Advanced
Real-Time Data Pipeline
Build a stream processing and analytics platform with Kinesis
Project Overview
Create a real-time data ingestion and processing pipeline that handles streaming data, performs transformations, and delivers insights through dashboards.
Prerequisites
- Understanding of streaming data concepts
- Python or Node.js programming skills
- Basic SQL and data analytics knowledge
- Experience with Lambda functions
Architecture
Data Sources
IoT/Apps/Logs
Kinesis
Data Streams
Lambda
Transform
Firehose
Delivery
S3
Data Lake
OpenSearch
Analytics
QuickSight or Kibana for visualization and dashboards
Step-by-Step Instructions
1
Create Kinesis Data Stream
- Go to Kinesis and create a new Data Stream
- Choose On-Demand capacity mode for variable loads
- Or Provisioned mode for predictable throughput
- Name it appropriately (e.g., clickstream-events)
- Note the stream ARN for permissions
2
Set Up Data Producers
- Create a sample data generator using AWS SDK
- Use PutRecord or PutRecords API
- Choose an appropriate partition key strategy
- Implement error handling and retries
- Consider Kinesis Data Generator for testing
3
Create Kinesis Firehose for S3 Delivery
- Create a Firehose delivery stream
- Source: Kinesis Data Stream
- Destination: S3 bucket
- Configure buffering (size and interval)
- Enable data format conversion (Parquet) if needed
- Add transformation Lambda if required
4
Add Real-Time Processing with Lambda
- Create Lambda function triggered by Kinesis
- Process records in batches
- Perform aggregations, filtering, or enrichment
- Write results to DynamoDB or another stream
- Handle partial batch failures properly
5
Set Up OpenSearch for Analytics
- Create OpenSearch domain
- Configure Firehose to deliver to OpenSearch
- Define index mappings for your data
- Set up index rotation (daily/weekly)

(Stored data)
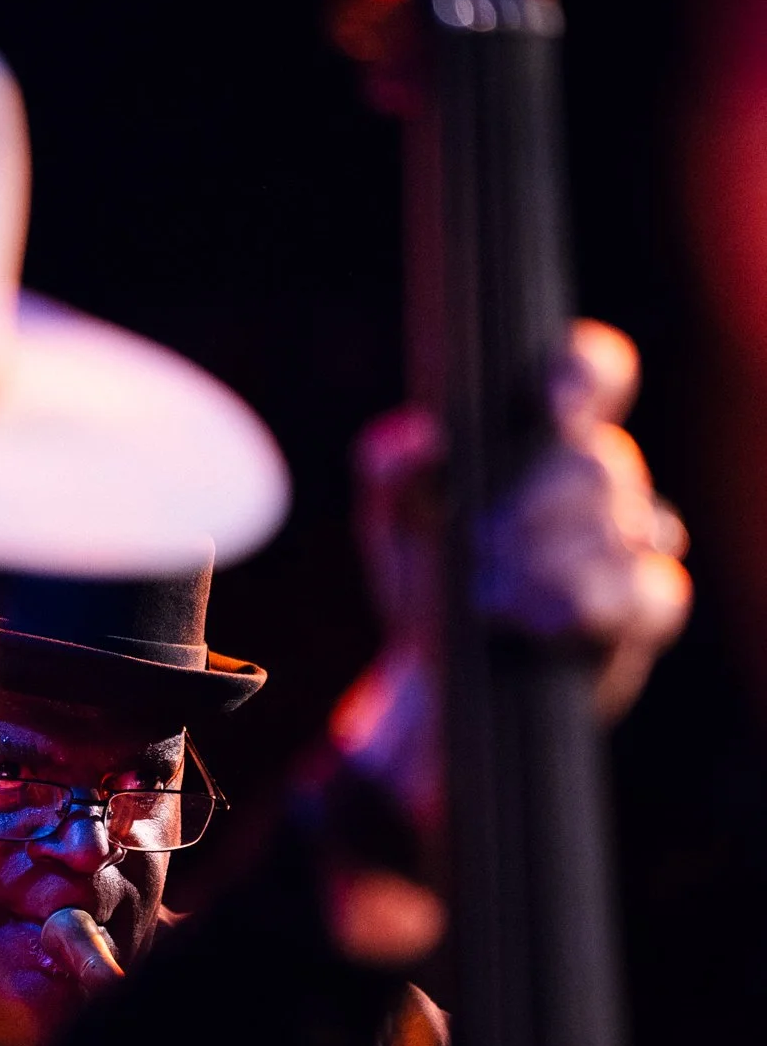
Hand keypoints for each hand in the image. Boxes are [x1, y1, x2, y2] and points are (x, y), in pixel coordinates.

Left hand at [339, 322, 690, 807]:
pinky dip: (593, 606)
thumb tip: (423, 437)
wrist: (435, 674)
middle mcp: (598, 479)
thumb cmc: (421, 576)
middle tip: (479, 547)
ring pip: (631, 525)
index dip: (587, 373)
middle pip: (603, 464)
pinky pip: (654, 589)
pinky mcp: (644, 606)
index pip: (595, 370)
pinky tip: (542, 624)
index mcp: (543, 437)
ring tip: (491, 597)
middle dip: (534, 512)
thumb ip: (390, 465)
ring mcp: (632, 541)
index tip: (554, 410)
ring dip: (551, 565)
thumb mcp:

(Directions for this task)
According to the data pipeline page, which capacity mode should be chosen for variable loads when creating the Kinesis Data Stream?

(Written reply)
On-Demand capacity mode.